The European Parliament has voted in favour of raising proposed recycling and food waste targets, as part of the region’s circular economy initiative. 

On Tuesday 14 March, Members of the European Parliament (MEPs) supported the proposal to increase the 2030 recycling target to 70 per cent in addition to a five per cent cap on share of waste going to landfill and a new goal to reduce food waste by 50 per cent.

Previous targets for percentage of municipal waste that goes to recycling and amount of waste destined for landfill were set at 65 per cent and ten per cent respectively.

For packaging, recycling rates were set at 80 per cent in the draft bill, again a slight increase from 75 per cent in the initial proposals.

The European Parliament will now debate with the Council of Ministers, which is yet to finalise its position on the imminent Circular Economy package.

Simona Bonafè, lead MEP on the circular economy package, welcomed the vote stating that it would restore the targets previously proposed by the Commission.

She said: "Today, Parliament by a very large majority has showed that it believes in the transition towards a circular economy. We decided to restore the ambitious recycling and landfill targets in line with what the Commission had originally proposed in 2014."

She went on to say that there were compelling economic reasons for adopting stricter recycling targets, saying: "Demand for raw materials by the world economy could increase by a further 50 per cent in the next 15 years… to reverse this trend, we must adopt a circular development model which keeps materials and their value in circulation, the only solution able to keep together sustainability with economic growth."

Several EU Members including Austria, Belgium, Denmark, Germany, the Netherlands and Sweden already send almost no municipal waste to landfill, with many other countries boasting recycling rates of more than 50 per cent.
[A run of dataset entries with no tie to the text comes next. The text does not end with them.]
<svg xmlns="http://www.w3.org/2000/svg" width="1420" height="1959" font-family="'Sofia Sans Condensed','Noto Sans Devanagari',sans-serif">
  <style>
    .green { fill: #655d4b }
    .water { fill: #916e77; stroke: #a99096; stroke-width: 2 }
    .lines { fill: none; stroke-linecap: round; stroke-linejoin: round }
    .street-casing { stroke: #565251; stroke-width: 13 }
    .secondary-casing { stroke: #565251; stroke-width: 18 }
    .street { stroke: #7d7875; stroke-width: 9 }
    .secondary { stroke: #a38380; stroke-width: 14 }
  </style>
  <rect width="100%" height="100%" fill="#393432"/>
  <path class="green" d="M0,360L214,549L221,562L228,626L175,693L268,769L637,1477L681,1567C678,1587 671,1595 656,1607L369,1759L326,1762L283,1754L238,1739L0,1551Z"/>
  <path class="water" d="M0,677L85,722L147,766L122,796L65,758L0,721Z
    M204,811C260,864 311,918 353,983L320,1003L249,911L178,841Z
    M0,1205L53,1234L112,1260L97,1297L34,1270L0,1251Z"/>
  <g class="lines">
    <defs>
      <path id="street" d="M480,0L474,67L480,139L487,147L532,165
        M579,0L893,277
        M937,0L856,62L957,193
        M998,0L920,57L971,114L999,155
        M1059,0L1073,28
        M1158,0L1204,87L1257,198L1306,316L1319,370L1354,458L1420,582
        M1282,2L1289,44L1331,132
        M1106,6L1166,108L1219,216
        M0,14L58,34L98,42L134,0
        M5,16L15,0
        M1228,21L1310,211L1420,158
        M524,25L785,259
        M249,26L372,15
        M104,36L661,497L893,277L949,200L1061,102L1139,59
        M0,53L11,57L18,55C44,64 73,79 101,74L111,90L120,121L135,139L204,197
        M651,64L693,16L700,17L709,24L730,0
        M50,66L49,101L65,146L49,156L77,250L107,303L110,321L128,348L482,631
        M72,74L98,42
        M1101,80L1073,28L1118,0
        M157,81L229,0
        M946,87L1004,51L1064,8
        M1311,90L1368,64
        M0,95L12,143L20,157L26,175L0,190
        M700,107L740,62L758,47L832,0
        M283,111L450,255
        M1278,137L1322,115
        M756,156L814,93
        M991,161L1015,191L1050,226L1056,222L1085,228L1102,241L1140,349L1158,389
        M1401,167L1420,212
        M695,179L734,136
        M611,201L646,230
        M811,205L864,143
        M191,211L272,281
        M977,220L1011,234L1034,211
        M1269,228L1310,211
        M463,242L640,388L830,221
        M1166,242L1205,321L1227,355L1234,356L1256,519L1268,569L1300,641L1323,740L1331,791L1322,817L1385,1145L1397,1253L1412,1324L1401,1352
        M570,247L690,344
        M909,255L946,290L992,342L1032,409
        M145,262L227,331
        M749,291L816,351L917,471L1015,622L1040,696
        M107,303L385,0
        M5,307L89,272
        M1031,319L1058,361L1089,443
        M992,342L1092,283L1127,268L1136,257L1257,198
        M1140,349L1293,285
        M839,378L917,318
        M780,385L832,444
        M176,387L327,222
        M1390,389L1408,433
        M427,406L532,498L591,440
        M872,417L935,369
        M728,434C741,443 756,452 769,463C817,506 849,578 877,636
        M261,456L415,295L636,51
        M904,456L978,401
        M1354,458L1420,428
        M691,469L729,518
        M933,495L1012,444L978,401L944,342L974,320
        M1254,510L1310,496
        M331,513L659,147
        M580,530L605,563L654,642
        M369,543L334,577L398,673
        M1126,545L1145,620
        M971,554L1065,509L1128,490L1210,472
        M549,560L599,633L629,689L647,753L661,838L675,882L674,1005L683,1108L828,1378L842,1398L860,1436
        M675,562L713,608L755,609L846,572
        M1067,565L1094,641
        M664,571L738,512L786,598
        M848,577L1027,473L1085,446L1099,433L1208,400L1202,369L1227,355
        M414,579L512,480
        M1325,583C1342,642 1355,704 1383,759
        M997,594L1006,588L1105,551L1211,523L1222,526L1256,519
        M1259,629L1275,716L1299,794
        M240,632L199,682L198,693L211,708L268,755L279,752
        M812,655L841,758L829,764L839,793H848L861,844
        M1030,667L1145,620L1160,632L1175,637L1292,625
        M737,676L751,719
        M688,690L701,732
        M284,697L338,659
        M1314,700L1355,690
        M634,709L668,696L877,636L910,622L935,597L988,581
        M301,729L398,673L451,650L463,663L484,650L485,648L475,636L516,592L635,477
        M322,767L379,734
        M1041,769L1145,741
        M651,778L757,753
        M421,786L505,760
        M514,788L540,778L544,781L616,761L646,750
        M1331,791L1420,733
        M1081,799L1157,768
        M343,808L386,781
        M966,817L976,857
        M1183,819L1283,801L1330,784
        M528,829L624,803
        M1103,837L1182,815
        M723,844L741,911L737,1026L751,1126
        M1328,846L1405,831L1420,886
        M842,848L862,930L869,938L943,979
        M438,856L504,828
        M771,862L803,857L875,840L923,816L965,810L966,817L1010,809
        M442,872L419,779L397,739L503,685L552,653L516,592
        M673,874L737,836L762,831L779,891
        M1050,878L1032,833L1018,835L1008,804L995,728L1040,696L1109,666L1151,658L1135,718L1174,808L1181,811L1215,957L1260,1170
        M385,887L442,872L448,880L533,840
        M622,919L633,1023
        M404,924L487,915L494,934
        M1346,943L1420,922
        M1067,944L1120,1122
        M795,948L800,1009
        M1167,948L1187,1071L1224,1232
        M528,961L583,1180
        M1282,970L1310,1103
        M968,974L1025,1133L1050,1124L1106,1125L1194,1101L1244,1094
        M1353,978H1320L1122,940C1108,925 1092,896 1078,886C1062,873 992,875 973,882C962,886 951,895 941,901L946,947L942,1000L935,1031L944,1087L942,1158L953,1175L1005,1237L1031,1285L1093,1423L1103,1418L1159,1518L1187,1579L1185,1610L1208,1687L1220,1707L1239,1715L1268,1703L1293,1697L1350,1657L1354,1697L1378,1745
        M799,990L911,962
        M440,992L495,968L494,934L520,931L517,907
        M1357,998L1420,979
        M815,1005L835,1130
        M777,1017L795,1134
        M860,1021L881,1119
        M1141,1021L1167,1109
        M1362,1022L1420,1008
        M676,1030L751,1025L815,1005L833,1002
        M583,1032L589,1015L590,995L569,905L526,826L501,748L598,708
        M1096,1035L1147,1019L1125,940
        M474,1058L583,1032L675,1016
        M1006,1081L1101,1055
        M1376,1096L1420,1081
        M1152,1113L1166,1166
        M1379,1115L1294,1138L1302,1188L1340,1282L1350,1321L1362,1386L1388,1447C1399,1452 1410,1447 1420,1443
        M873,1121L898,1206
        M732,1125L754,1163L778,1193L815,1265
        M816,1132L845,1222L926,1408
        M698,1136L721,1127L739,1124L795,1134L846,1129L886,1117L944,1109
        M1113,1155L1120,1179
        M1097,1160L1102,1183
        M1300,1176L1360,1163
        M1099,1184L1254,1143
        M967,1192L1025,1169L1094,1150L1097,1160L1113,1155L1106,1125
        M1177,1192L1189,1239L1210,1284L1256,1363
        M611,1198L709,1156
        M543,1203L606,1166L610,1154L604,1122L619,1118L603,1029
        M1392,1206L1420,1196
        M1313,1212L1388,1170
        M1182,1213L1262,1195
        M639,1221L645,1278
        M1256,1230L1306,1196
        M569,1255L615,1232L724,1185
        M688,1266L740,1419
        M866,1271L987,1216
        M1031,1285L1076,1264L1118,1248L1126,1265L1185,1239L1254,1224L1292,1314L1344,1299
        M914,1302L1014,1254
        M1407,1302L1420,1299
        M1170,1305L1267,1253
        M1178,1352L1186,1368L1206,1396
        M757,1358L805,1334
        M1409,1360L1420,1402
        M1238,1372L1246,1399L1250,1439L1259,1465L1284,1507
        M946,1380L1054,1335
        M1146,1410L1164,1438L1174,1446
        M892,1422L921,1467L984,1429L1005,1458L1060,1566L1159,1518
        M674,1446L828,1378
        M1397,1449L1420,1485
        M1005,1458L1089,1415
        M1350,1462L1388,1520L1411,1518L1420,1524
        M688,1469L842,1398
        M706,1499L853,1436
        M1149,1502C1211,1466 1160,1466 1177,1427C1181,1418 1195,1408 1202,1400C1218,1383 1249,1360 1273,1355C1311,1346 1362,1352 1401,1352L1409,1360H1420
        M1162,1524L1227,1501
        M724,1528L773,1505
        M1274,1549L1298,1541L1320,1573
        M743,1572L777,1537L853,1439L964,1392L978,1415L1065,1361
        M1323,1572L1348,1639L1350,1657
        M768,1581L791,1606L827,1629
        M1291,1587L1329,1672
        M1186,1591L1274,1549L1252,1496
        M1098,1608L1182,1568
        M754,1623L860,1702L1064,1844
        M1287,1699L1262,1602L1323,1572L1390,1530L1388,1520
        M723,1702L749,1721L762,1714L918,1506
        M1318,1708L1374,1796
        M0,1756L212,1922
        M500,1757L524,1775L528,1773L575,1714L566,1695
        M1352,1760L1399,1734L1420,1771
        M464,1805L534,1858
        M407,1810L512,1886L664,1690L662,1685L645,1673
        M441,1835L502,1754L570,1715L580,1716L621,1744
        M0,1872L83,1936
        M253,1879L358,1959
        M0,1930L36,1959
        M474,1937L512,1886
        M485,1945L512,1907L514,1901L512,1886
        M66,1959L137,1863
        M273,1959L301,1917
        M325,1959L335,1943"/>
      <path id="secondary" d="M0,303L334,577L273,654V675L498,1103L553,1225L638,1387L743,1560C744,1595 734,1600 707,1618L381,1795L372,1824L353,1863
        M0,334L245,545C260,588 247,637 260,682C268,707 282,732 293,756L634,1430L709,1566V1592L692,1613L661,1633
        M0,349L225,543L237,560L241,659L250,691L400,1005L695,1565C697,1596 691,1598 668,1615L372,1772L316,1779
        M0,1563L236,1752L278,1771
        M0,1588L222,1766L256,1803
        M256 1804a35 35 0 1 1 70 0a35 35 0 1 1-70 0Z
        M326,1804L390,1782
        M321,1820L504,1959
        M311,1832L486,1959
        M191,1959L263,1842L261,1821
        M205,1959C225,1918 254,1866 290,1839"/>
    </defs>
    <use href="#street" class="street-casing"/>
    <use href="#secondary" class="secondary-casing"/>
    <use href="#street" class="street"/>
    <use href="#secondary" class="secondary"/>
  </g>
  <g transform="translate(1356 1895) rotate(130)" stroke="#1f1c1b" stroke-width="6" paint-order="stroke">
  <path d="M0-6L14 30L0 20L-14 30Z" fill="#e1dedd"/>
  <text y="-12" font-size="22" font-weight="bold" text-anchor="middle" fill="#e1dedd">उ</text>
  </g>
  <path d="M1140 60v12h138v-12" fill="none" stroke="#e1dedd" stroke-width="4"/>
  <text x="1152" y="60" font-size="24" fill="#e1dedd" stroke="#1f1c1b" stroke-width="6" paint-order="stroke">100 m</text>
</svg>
 The amendments approved by the MEPs will now be assessed by Member State governments before being considered by European ministers.

Negotiations on the proposals between the European Council of Ministers and the Commission are expected to commence in the coming months.

Karl-H. Foerster, Executive Director of PlasticsEurope, said: “The European plastics industry has been calling for a legally binding landfill restriction on all recyclable as well as other recoverable post-consumer waste by 2025. As an industry, we see it as a priority for Europe as such waste should be treated as a resource.”